QUESTIONS TO ANSWER:
1) Name every person mentioned in the passage about Castle Pinckney and Shutes Folly.
2) From the passage about Shutes Folly, reproduce word for word the section starting at "Please note that" and ending at "Island, in 1711.".
3) Write what follows next in the history of Shutes Folly, picking up right after its final sentence.

SOURCE PASSAGE:
Please note that the island itself is called Shutes Folly. Only the fort bears the name Castle Pinckney.
The ruins that remain on this atoll in the Charleston harbor are barely visible from High Battery, if at all, leaving the overgrown enclave a mystery to those viewing the majestic Fort Sumter beyond it. The small island was granted to Colonel Alexander Parris, treasurer of the South Carolina colony and namesake of Marine Corp Recruit Depot Parris Island, in 1711.
A timber horseshoe battery was built on the island in 1742 as a secondary defense structure. By 1746 the property was purchased by a Quaker from Charleston named Joseph Shute, and the island became known as Shute’s Folly. (Folly is an archaic term meaning island, green, or thicket.) Shute parceled the land and sold a portion to Jonathan Lucas, rice planter and developer of the rice mill, and to Henry Laurens, president of the Continental Congress.

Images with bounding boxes

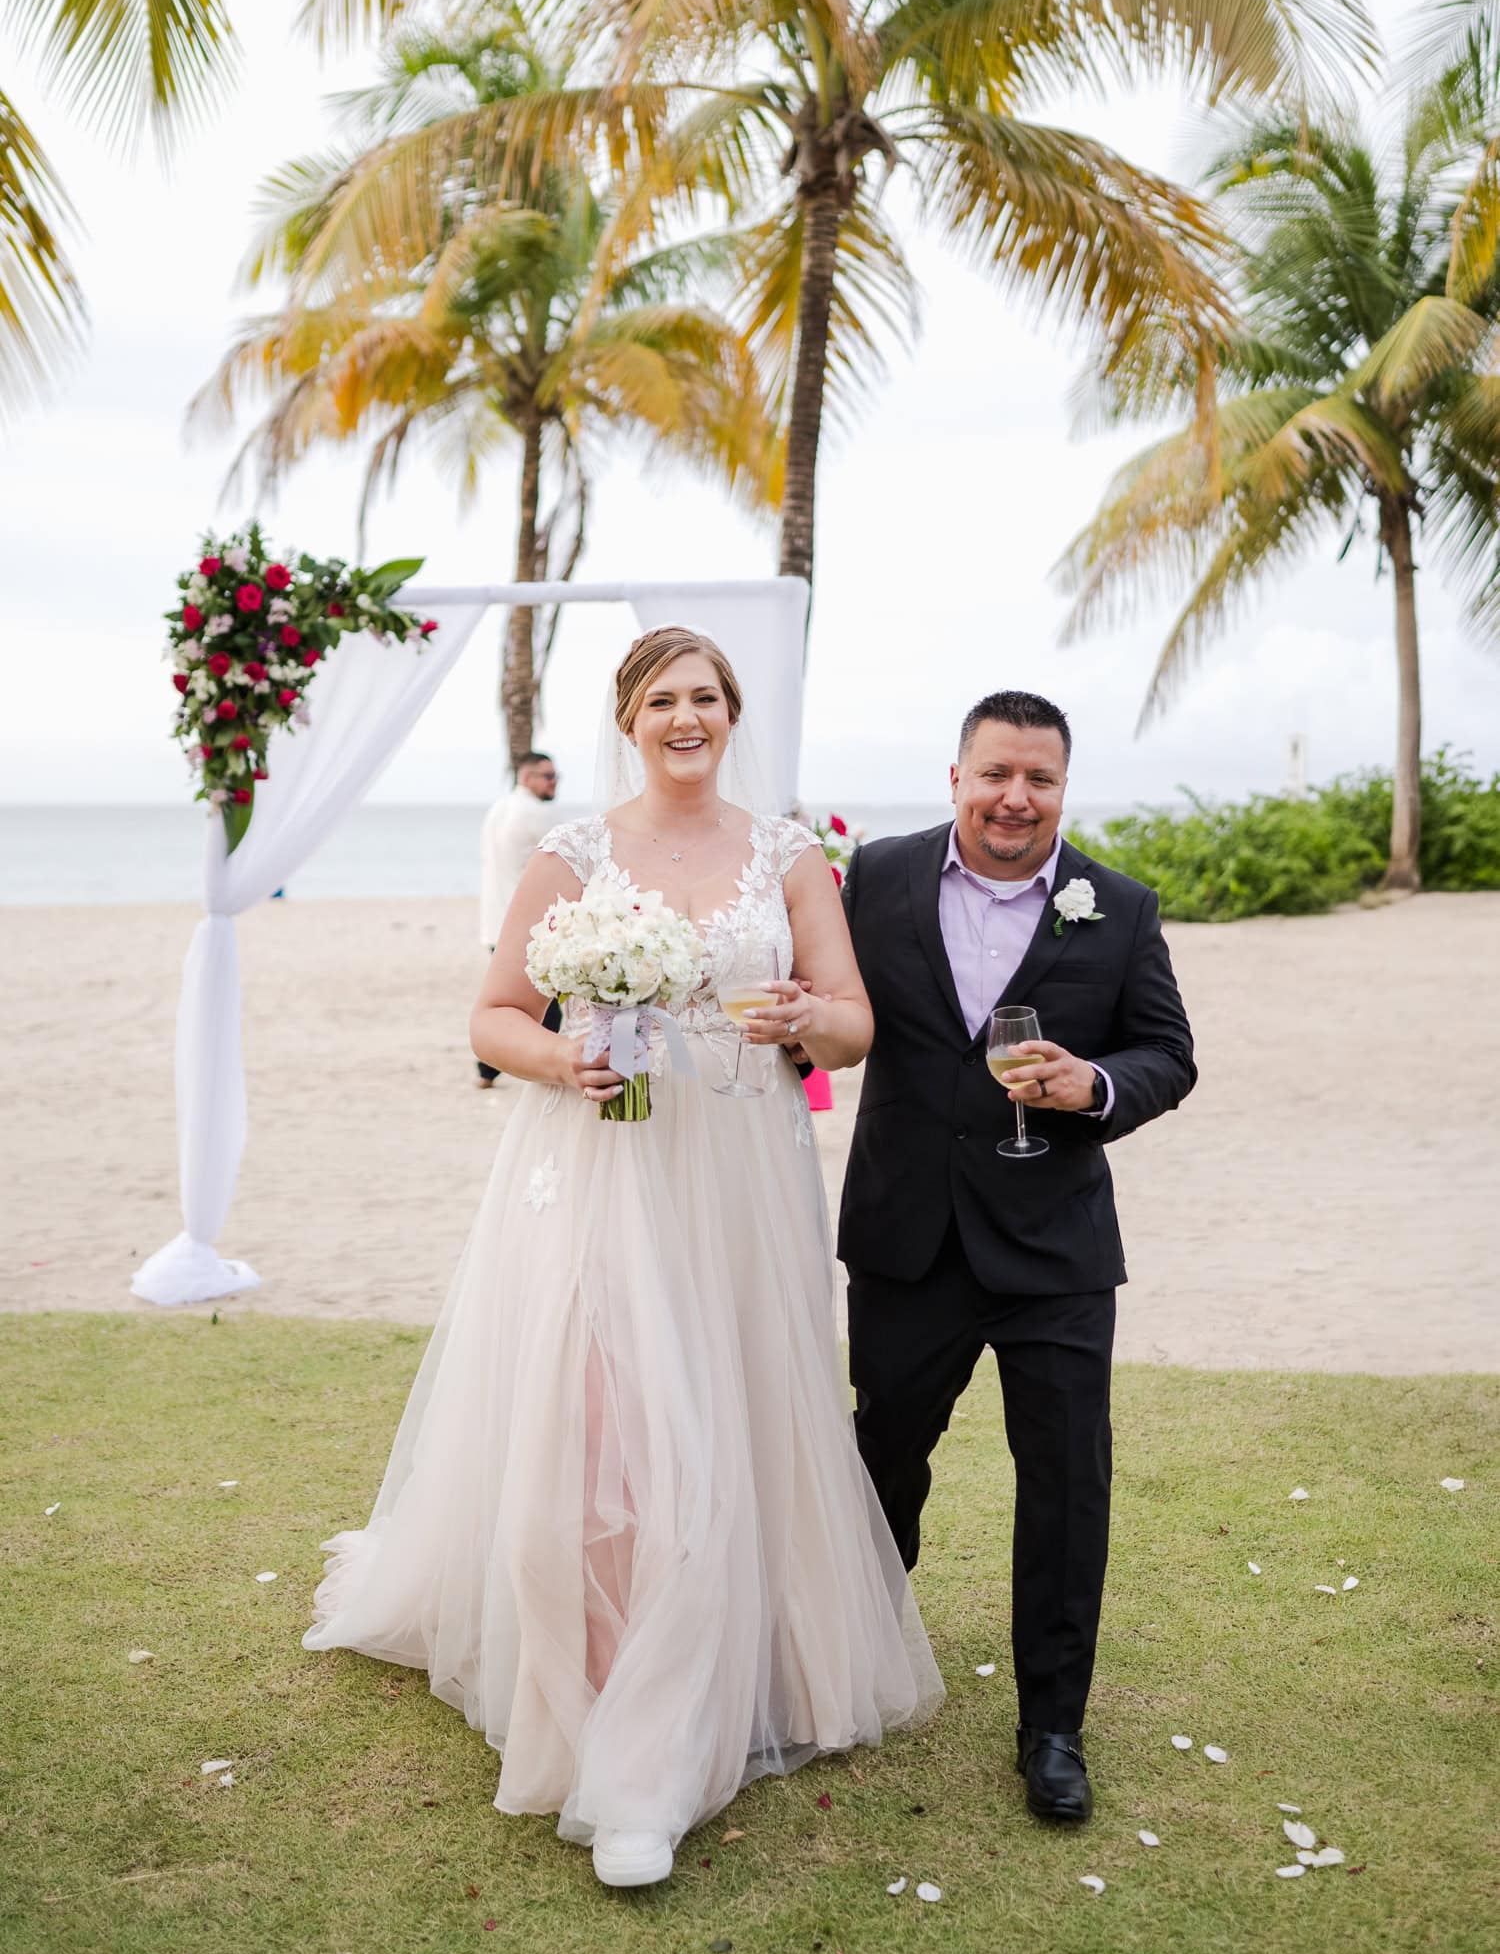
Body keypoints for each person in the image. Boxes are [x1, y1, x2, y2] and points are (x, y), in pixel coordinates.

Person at [304, 628, 941, 1887]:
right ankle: (616, 1732)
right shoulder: (573, 854)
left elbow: (855, 1023)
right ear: (628, 717)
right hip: (598, 1173)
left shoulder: (789, 854)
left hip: (744, 1178)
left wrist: (814, 1020)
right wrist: (563, 1058)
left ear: (733, 714)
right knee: (606, 1438)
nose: (687, 717)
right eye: (665, 699)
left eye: (707, 697)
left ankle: (711, 1691)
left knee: (726, 1420)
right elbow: (493, 1016)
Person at [838, 689, 1195, 1826]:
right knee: (879, 1457)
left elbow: (1167, 1056)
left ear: (1062, 789)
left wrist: (1093, 1085)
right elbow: (827, 1005)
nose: (1015, 797)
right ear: (955, 778)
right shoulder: (875, 879)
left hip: (1056, 1250)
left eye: (1039, 778)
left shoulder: (1120, 908)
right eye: (996, 773)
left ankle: (1053, 1729)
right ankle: (852, 1664)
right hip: (907, 1235)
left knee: (1066, 1488)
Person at [475, 751, 558, 1086]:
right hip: (527, 925)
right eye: (548, 776)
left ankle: (485, 1072)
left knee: (506, 1001)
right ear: (527, 778)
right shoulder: (537, 813)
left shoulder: (498, 809)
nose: (554, 783)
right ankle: (546, 1072)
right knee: (546, 1004)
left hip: (495, 921)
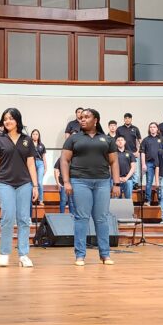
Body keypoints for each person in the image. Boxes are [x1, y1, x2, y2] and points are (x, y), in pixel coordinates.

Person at [60, 108, 119, 266]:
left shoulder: (107, 139)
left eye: (87, 117)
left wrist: (117, 183)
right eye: (81, 117)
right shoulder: (74, 138)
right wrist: (66, 181)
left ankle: (105, 255)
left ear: (96, 120)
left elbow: (114, 162)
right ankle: (80, 255)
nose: (82, 119)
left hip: (103, 182)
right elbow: (64, 160)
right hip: (80, 181)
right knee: (82, 218)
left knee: (101, 218)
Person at [0, 108, 38, 268]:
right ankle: (4, 253)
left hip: (24, 183)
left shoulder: (27, 140)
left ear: (17, 120)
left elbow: (31, 164)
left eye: (10, 118)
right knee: (8, 217)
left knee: (24, 219)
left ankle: (23, 255)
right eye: (5, 119)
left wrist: (35, 185)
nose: (7, 121)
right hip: (4, 183)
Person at [115, 113, 142, 184]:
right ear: (124, 119)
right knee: (123, 169)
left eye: (129, 118)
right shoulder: (119, 129)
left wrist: (138, 151)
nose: (127, 119)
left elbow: (139, 141)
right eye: (126, 118)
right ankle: (122, 182)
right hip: (122, 153)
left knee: (135, 171)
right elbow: (116, 140)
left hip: (133, 152)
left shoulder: (135, 129)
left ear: (131, 119)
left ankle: (135, 184)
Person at [140, 122, 163, 206]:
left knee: (160, 183)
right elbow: (142, 153)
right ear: (149, 129)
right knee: (149, 182)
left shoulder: (161, 139)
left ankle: (161, 201)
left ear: (157, 129)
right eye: (151, 127)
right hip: (149, 163)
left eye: (154, 127)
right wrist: (143, 164)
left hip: (160, 165)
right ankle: (147, 200)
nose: (152, 128)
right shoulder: (146, 140)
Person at [30, 129, 47, 204]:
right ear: (31, 135)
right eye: (33, 134)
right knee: (32, 182)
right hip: (32, 163)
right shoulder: (29, 144)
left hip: (40, 163)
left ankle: (41, 200)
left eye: (37, 134)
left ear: (39, 136)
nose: (35, 135)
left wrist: (45, 167)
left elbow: (44, 157)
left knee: (39, 182)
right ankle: (31, 198)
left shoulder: (41, 145)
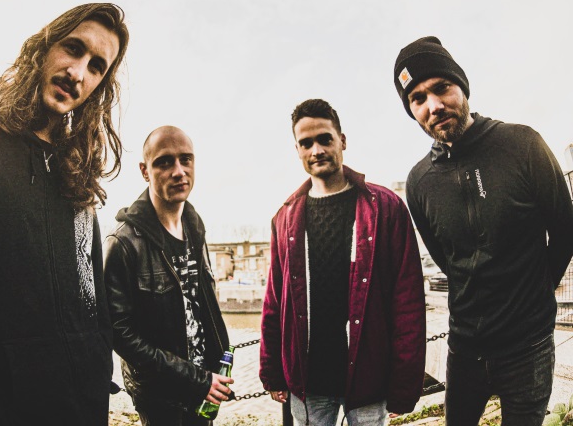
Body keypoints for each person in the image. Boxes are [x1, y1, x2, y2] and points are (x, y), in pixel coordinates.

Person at [0, 3, 129, 425]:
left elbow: (92, 295)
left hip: (84, 410)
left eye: (96, 66)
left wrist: (98, 372)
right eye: (73, 48)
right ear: (44, 47)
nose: (78, 72)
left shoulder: (76, 170)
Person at [393, 36, 573, 426]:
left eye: (442, 87)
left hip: (528, 347)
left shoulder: (522, 144)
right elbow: (447, 260)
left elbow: (565, 230)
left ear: (462, 86)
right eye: (418, 99)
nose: (434, 105)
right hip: (464, 348)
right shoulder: (419, 181)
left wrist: (536, 294)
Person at [259, 99, 426, 426]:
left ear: (342, 141)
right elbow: (275, 301)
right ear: (297, 150)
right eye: (306, 143)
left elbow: (407, 301)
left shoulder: (386, 208)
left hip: (368, 379)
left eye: (325, 139)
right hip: (309, 382)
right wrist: (271, 371)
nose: (316, 150)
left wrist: (404, 383)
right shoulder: (284, 218)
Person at [104, 126, 232, 426]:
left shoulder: (194, 227)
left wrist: (213, 369)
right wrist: (193, 379)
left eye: (186, 159)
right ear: (144, 171)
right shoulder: (123, 243)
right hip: (160, 395)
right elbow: (119, 333)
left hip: (205, 385)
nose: (178, 171)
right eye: (164, 162)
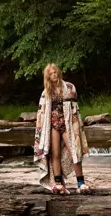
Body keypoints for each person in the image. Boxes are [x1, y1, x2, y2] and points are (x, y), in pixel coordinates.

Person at [34, 63, 90, 194]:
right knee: (55, 153)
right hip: (53, 125)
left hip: (68, 124)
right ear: (47, 76)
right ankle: (58, 184)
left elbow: (75, 109)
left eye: (55, 72)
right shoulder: (45, 92)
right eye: (51, 73)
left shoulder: (70, 88)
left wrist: (77, 126)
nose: (54, 75)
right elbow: (41, 113)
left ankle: (81, 183)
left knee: (75, 151)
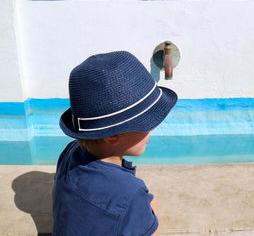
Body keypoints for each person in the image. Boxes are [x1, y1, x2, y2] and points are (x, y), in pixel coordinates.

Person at [52, 51, 178, 235]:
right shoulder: (129, 193)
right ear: (111, 137)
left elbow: (54, 192)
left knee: (147, 203)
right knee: (150, 207)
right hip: (128, 201)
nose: (152, 129)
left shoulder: (70, 152)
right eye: (146, 124)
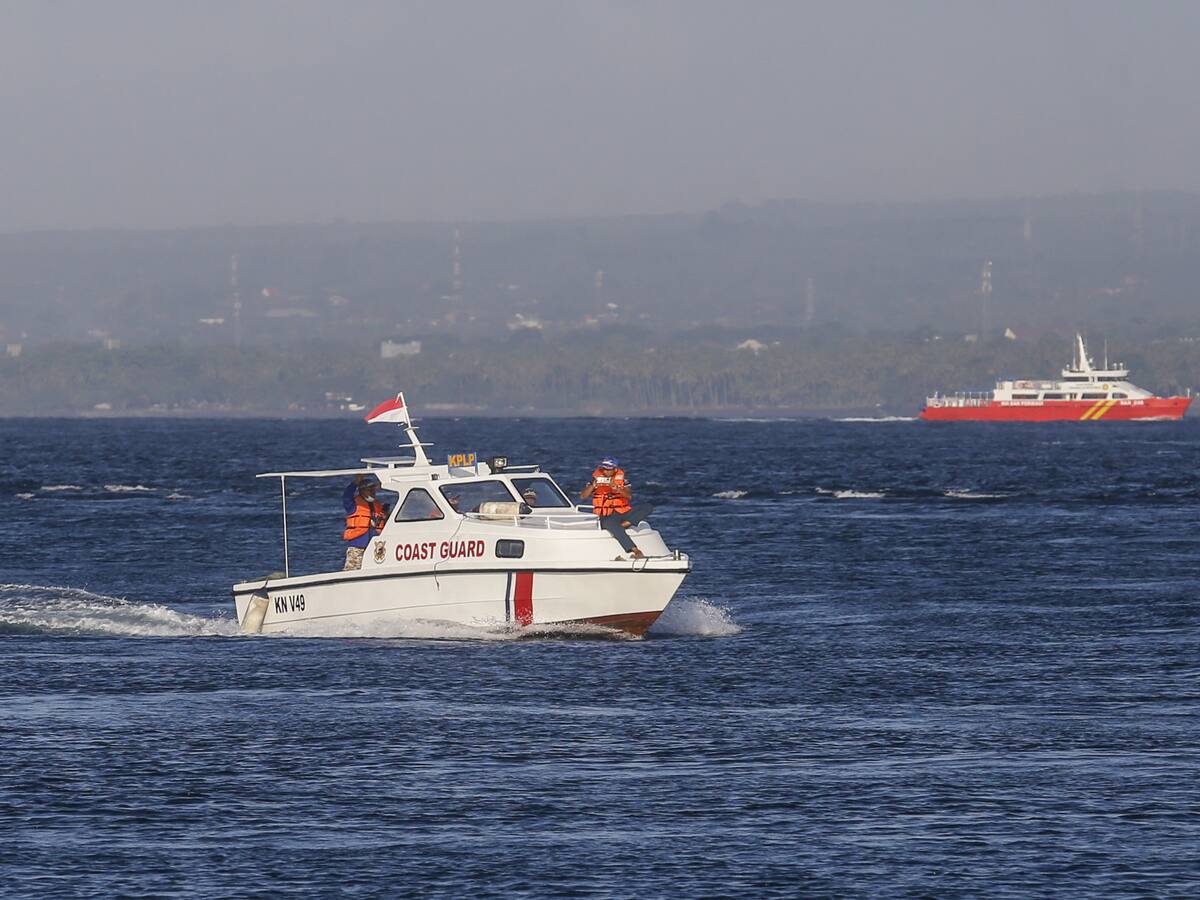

RESPONSES PER TASK:
1) Alexander Parris, Joseph Shute, Jonathan Lucas, Henry Laurens

2)
Please note that the island itself is called Shutes Folly. Only the fort bears the name Castle Pinckney.
The ruins that remain on this atoll in the Charleston harbor are barely visible from High Battery, if at all, leaving the overgrown enclave a mystery to those viewing the majestic Fort Sumter beyond it. The small island was granted to Colonel Alexander Parris, treasurer of the South Carolina colony and namesake of Marine Corp Recruit Depot Parris Island, in 1711.

3)
In 1797 another fortification was built and christened Fort Pinckney for Major General Charles Cotesworth Pinckney, Revolutionary War officer and ambassador to France. A hurricane demolished the stronghold in 1804, but by 1808 it was rebuilt with the bricks that comprise the ruins that can be seen today.
Soon after the Ordinance of Secession was adopted by South Carolina on December 20, 1860, the United States sent engineers to fortify the tiny citadel. However, they were driven quickly from Castle Pinckney by the South Carolina militia, who took over Shutes Folly with the intent to use its fort – by then called Castle Pinckney for its more formal design – as a military prison during the Civil War.
After the war, a lighthouse station was erected on the island and remained until 1916. Castle Pinckney was later declared a National Monument and operated by the United States Park Service until 1933.
In 1958 the South Carolina Ports Authority acquired Castle Pinckney and deeded it to the Fort Sumter Camp 1269 of the Sons of Confederate Veterans in 1969. Unable to garner the funds to restore or maintain the fort, the camp transferred ownership of the fort back to the South Carolina Ports Authority. In turn, the Ports Authority deeded Castle Pinckney back to the camp for $10 in Confederate currency. The camp is working to restore the fort, which it hopes can accommodate visitors again one day. The rest of Shutes Folly remains in the Laurens family.
The Irish flag seen above was placed at Castle Pinckney in June of 2013 to honor the Irish Memorial Park on Charlotte Street, which was dedicated on June 10, 2013.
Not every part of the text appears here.